### [WHAT THE TASK REQUIRES]
Take the listing below and reproduce it in full. Change nothing.

### [PROVIDED RECORDS]
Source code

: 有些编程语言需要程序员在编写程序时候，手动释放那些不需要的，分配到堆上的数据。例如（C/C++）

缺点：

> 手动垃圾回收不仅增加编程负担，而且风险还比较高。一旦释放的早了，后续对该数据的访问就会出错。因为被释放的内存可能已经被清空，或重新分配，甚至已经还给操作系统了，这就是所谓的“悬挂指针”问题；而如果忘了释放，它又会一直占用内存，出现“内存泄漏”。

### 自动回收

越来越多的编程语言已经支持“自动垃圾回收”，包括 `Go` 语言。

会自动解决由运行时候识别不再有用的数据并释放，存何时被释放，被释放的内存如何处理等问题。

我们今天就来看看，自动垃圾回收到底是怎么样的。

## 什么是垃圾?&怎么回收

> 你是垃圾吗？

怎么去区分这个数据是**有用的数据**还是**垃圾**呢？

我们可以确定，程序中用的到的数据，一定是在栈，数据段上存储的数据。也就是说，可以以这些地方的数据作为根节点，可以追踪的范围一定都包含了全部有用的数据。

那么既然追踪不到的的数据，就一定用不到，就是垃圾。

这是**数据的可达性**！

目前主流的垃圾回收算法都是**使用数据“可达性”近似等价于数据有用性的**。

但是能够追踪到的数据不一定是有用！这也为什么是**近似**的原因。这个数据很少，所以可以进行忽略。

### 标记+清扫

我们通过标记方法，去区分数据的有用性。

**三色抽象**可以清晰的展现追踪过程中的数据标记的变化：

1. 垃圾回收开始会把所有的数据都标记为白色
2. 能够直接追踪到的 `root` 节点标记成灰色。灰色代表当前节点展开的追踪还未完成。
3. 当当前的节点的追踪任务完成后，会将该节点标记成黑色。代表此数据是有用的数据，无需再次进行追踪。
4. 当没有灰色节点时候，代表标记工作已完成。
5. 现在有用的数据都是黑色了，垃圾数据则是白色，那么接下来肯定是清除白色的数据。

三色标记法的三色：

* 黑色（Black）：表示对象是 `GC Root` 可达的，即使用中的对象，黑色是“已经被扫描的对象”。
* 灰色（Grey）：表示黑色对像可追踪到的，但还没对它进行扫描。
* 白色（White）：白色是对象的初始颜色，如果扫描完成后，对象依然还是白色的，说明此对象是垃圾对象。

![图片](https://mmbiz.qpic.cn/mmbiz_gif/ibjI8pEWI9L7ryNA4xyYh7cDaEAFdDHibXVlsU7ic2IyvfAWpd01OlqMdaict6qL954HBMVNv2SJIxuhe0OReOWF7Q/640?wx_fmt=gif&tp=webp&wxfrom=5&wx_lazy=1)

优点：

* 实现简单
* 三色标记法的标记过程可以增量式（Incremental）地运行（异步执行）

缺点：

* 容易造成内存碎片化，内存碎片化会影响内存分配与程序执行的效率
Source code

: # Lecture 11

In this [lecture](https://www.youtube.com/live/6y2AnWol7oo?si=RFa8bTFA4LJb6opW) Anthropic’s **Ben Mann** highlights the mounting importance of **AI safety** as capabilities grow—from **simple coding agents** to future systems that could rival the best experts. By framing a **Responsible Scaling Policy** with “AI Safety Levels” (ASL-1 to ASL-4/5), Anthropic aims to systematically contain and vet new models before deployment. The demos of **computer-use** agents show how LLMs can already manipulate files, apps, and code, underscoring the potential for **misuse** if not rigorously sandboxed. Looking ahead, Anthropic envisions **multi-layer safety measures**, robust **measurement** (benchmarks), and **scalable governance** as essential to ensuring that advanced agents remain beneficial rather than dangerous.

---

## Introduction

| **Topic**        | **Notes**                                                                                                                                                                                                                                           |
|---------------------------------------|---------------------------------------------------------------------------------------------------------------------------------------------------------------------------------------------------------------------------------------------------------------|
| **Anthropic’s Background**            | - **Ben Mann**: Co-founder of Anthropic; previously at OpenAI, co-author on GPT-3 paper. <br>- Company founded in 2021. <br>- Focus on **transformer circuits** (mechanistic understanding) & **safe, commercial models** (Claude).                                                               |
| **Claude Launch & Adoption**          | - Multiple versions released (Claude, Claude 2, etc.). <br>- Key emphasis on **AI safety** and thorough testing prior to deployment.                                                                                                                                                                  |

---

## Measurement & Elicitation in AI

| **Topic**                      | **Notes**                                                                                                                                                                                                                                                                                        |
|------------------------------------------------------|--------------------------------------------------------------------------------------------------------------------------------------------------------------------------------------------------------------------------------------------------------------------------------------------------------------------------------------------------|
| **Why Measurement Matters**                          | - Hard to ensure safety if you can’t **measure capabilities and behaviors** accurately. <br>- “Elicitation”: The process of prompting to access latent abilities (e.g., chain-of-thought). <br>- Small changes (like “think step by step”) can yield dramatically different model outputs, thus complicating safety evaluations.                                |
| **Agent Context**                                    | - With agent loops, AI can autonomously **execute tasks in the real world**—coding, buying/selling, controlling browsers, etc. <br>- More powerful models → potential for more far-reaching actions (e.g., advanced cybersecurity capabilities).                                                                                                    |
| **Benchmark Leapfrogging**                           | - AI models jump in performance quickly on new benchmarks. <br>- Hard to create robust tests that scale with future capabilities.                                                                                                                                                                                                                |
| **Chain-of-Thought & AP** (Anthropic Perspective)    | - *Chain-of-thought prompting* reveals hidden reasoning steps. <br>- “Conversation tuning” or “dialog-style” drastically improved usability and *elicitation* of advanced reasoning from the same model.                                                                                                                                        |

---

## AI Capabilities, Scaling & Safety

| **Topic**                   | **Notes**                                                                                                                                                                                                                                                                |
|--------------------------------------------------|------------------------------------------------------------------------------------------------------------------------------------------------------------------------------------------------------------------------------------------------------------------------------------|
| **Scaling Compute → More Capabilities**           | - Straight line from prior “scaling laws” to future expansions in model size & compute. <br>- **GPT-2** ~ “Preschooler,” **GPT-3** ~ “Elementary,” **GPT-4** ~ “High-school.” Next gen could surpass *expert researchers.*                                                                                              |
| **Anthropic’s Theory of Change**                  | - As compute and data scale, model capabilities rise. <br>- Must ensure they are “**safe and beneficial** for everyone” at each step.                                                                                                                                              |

### [WRITTEN SOLUTION]
Source code

: 有些编程语言需要程序员在编写程序时候，手动释放那些不需要的，分配到堆上的数据。例如（C/C++）

缺点：

> 手动垃圾回收不仅增加编程负担，而且风险还比较高。一旦释放的早了，后续对该数据的访问就会出错。因为被释放的内存可能已经被清空，或重新分配，甚至已经还给操作系统了，这就是所谓的“悬挂指针”问题；而如果忘了释放，它又会一直占用内存，出现“内存泄漏”。

### 自动回收

越来越多的编程语言已经支持“自动垃圾回收”，包括 `Go` 语言。

会自动解决由运行时候识别不再有用的数据并释放，存何时被释放，被释放的内存如何处理等问题。

我们今天就来看看，自动垃圾回收到底是怎么样的。

## 什么是垃圾?&怎么回收

> 你是垃圾吗？

怎么去区分这个数据是**有用的数据**还是**垃圾**呢？

我们可以确定，程序中用的到的数据，一定是在栈，数据段上存储的数据。也就是说，可以以这些地方的数据作为根节点，可以追踪的范围一定都包含了全部有用的数据。

那么既然追踪不到的的数据，就一定用不到，就是垃圾。

这是**数据的可达性**！

目前主流的垃圾回收算法都是**使用数据“可达性”近似等价于数据有用性的**。

但是能够追踪到的数据不一定是有用！这也为什么是**近似**的原因。这个数据很少，所以可以进行忽略。

### 标记+清扫

我们通过标记方法，去区分数据的有用性。

**三色抽象**可以清晰的展现追踪过程中的数据标记的变化：

1. 垃圾回收开始会把所有的数据都标记为白色
2. 能够直接追踪到的 `root` 节点标记成灰色。灰色代表当前节点展开的追踪还未完成。
3. 当当前的节点的追踪任务完成后，会将该节点标记成黑色。代表此数据是有用的数据，无需再次进行追踪。
4. 当没有灰色节点时候，代表标记工作已完成。
5. 现在有用的数据都是黑色了，垃圾数据则是白色，那么接下来肯定是清除白色的数据。

三色标记法的三色：

* 黑色（Black）：表示对象是 `GC Root` 可达的，即使用中的对象，黑色是“已经被扫描的对象”。
* 灰色（Grey）：表示黑色对像可追踪到的，但还没对它进行扫描。
* 白色（White）：白色是对象的初始颜色，如果扫描完成后，对象依然还是白色的，说明此对象是垃圾对象。

![图片](https://mmbiz.qpic.cn/mmbiz_gif/ibjI8pEWI9L7ryNA4xyYh7cDaEAFdDHibXVlsU7ic2IyvfAWpd01OlqMdaict6qL954HBMVNv2SJIxuhe0OReOWF7Q/640?wx_fmt=gif&tp=webp&wxfrom=5&wx_lazy=1)

优点：

* 实现简单
* 三色标记法的标记过程可以增量式（Incremental）地运行（异步执行）

缺点：

* 容易造成内存碎片化，内存碎片化会影响内存分配与程序执行的效率
Source code

: # Lecture 11

In this [lecture](https://www.youtube.com/live/6y2AnWol7oo?si=RFa8bTFA4LJb6opW) Anthropic’s **Ben Mann** highlights the mounting importance of **AI safety** as capabilities grow—from **simple coding agents** to future systems that could rival the best experts. By framing a **Responsible Scaling Policy** with “AI Safety Levels” (ASL-1 to ASL-4/5), Anthropic aims to systematically contain and vet new models before deployment. The demos of **computer-use** agents show how LLMs can already manipulate files, apps, and code, underscoring the potential for **misuse** if not rigorously sandboxed. Looking ahead, Anthropic envisions **multi-layer safety measures**, robust **measurement** (benchmarks), and **scalable governance** as essential to ensuring that advanced agents remain beneficial rather than dangerous.

---

## Introduction

| **Topic**        | **Notes**                                                                                                                                                                                                                                           |
|---------------------------------------|---------------------------------------------------------------------------------------------------------------------------------------------------------------------------------------------------------------------------------------------------------------|
| **Anthropic’s Background**            | - **Ben Mann**: Co-founder of Anthropic; previously at OpenAI, co-author on GPT-3 paper. <br>- Company founded in 2021. <br>- Focus on **transformer circuits** (mechanistic understanding) & **safe, commercial models** (Claude).                                                               |
| **Claude Launch & Adoption**          | - Multiple versions released (Claude, Claude 2, etc.). <br>- Key emphasis on **AI safety** and thorough testing prior to deployment.                                                                                                                                                                  |

---

## Measurement & Elicitation in AI

| **Topic**                      | **Notes**                                                                                                                                                                                                                                                                                        |
|------------------------------------------------------|--------------------------------------------------------------------------------------------------------------------------------------------------------------------------------------------------------------------------------------------------------------------------------------------------------------------------------------------------|
| **Why Measurement Matters**                          | - Hard to ensure safety if you can’t **measure capabilities and behaviors** accurately. <br>- “Elicitation”: The process of prompting to access latent abilities (e.g., chain-of-thought). <br>- Small changes (like “think step by step”) can yield dramatically different model outputs, thus complicating safety evaluations.                                |
| **Agent Context**                                    | - With agent loops, AI can autonomously **execute tasks in the real world**—coding, buying/selling, controlling browsers, etc. <br>- More powerful models → potential for more far-reaching actions (e.g., advanced cybersecurity capabilities).                                                                                                    |
| **Benchmark Leapfrogging**                           | - AI models jump in performance quickly on new benchmarks. <br>- Hard to create robust tests that scale with future capabilities.                                                                                                                                                                                                                |
| **Chain-of-Thought & AP** (Anthropic Perspective)    | - *Chain-of-thought prompting* reveals hidden reasoning steps. <br>- “Conversation tuning” or “dialog-style” drastically improved usability and *elicitation* of advanced reasoning from the same model.                                                                                                                                        |

---

## AI Capabilities, Scaling & Safety

| **Topic**                   | **Notes**                                                                                                                                                                                                                                                                |
|--------------------------------------------------|------------------------------------------------------------------------------------------------------------------------------------------------------------------------------------------------------------------------------------------------------------------------------------|
| **Scaling Compute → More Capabilities**           | - Straight line from prior “scaling laws” to future expansions in model size & compute. <br>- **GPT-2** ~ “Preschooler,” **GPT-3** ~ “Elementary,” **GPT-4** ~ “High-school.” Next gen could surpass *expert researchers.*                                                                                              |
| **Anthropic’s Theory of Change**                  | - As compute and data scale, model capabilities rise. <br>- Must ensure they are “**safe and beneficial** for everyone” at each step.                                                                                                                                              |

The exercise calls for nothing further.